Please retype the listing below word for word and exclude its images.

### DATASET EXTRACT:

◆ ◆ ◆ ◆

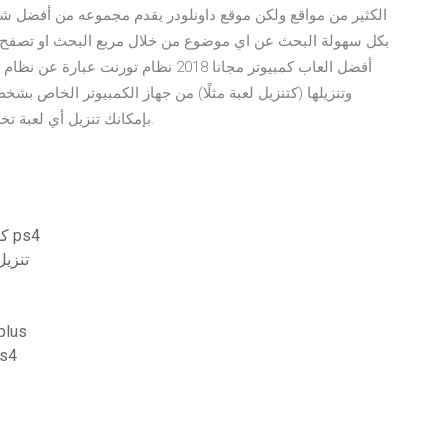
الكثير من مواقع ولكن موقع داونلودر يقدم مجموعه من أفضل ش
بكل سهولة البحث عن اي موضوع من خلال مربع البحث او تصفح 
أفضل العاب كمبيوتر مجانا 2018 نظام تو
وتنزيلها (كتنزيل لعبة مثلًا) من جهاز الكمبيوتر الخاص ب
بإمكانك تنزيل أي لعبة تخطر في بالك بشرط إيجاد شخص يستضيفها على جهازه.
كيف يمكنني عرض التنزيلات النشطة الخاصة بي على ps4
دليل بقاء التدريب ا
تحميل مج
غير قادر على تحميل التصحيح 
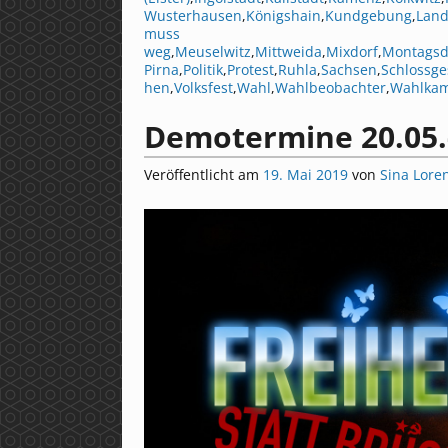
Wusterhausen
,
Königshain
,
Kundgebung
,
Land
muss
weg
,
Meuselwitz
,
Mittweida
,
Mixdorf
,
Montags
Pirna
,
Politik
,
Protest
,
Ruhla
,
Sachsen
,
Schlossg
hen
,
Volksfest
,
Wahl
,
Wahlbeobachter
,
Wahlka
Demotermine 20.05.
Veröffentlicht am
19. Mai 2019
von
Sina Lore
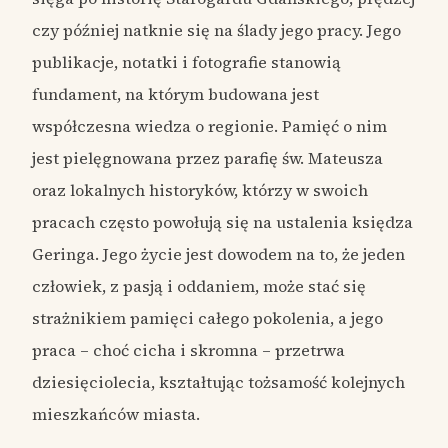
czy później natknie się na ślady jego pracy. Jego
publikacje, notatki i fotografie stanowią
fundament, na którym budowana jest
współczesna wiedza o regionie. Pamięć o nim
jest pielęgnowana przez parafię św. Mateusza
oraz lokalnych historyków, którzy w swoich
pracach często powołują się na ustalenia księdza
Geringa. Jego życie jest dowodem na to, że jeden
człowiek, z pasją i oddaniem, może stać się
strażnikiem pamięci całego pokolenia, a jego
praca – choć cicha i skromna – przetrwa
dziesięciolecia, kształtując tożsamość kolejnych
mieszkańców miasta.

◆ ◆ ◆ ◆

### RESULT OF THIS TASK:
الكثير من مواقع ولكن موقع داونلودر يقدم مجموعه من أفضل ش
بكل سهولة البحث عن اي موضوع من خلال مربع البحث او تصفح 
أفضل العاب كمبيوتر مجانا 2018 نظام تو
وتنزيلها (كتنزيل لعبة مثلًا) من جهاز الكمبيوتر الخاص ب
بإمكانك تنزيل أي لعبة تخطر في بالك بشرط إيجاد شخص يستضيفها على جهازه.
كيف يمكنني عرض التنزيلات النشطة الخاصة بي على ps4
دليل بقاء التدريب ا
تحميل مج
غير قادر على تحميل التصحيح 
Wusterhausen
,
Königshain
,
Kundgebung
,
Land
muss
weg
,
Meuselwitz
,
Mittweida
,
Mixdorf
,
Montags
Pirna
,
Politik
,
Protest
,
Ruhla
,
Sachsen
,
Schlossg
hen
,
Volksfest
,
Wahl
,
Wahlbeobachter
,
Wahlka
Demotermine 20.05.
Veröffentlicht am
19. Mai 2019
von
Sina Lore
czy później natknie się na ślady jego pracy. Jego
publikacje, notatki i fotografie stanowią
fundament, na którym budowana jest
współczesna wiedza o regionie. Pamięć o nim
jest pielęgnowana przez parafię św. Mateusza
oraz lokalnych historyków, którzy w swoich
pracach często powołują się na ustalenia księdza
Geringa. Jego życie jest dowodem na to, że jeden
człowiek, z pasją i oddaniem, może stać się
strażnikiem pamięci całego pokolenia, a jego
praca – choć cicha i skromna – przetrwa
dziesięciolecia, kształtując tożsamość kolejnych
mieszkańców miasta.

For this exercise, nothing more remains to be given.